A question that has arisen, however, is whether reactions to music are universal, or cultural. While we know a person can learn to listen to a certain type of music, at its basic level, what drives our love for the music we love? The response can never be one reason wholly over the other. They both affect us. Certain chords are pretty in certain cultures, and growing up in that culture, you learn that you should feel a certain way while hearing that music. However, we all have the same ear and brain structure, which would lead us to believe that our reactions to specific types of music should at least be similar to one another’s. (Williamson) In a study done using participants from separate cultures (India, Japan, and Sweden) listeners were given 11 emotions to identify in 132 musical examples. Each participant also rated his/her familiarity with the cultural identity of the music. At the end of the study, the people of different cultures had shown similar, but still varying views on the emotions conveyed by the music. Some cultures even had a predisposition to specific feelings, rating those emotions more often than others. (Williamson)

::::::::

#### Work instructions:
a) Translate this sentence from the passage on reactions to music into French: "Each participant also rated his/her familiarity with the cultural identity of the music."
b) Continue the passage on whether reactions to music are universal or cultural, picking up after its final sentence.

#### Input data:
::::::::

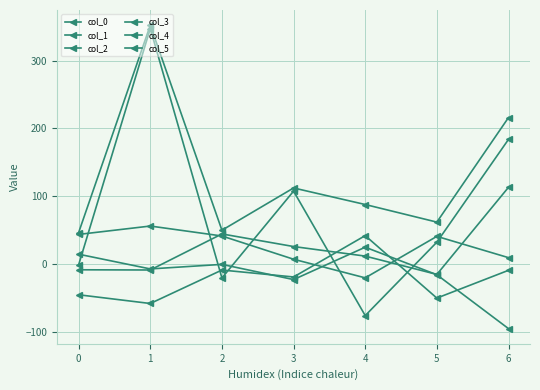

True or false: col_4 has a value of -8.5 at 3.

False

::::::::

#### Answers:
a) Chaque participant a également évalué sa familiarité avec l'identité culturelle de la musique.

b)
We are beginning to understand our own love of music not only as a cognitive reflex, but as a true art form. This view is called the “Neuroaesthetics of Music.” (Brattico 48) The goal of this emerging field is to understand the basics of music perception, cognition, and emotion. (Brattico 49)
Of course, in the field of psychology, there are no absolute answers, but the study of music psychology continues to grow. Hopefully we will come to understand more about this field in the future, but for now, we will continue searching for answers to the intriguing questions this topic gives us.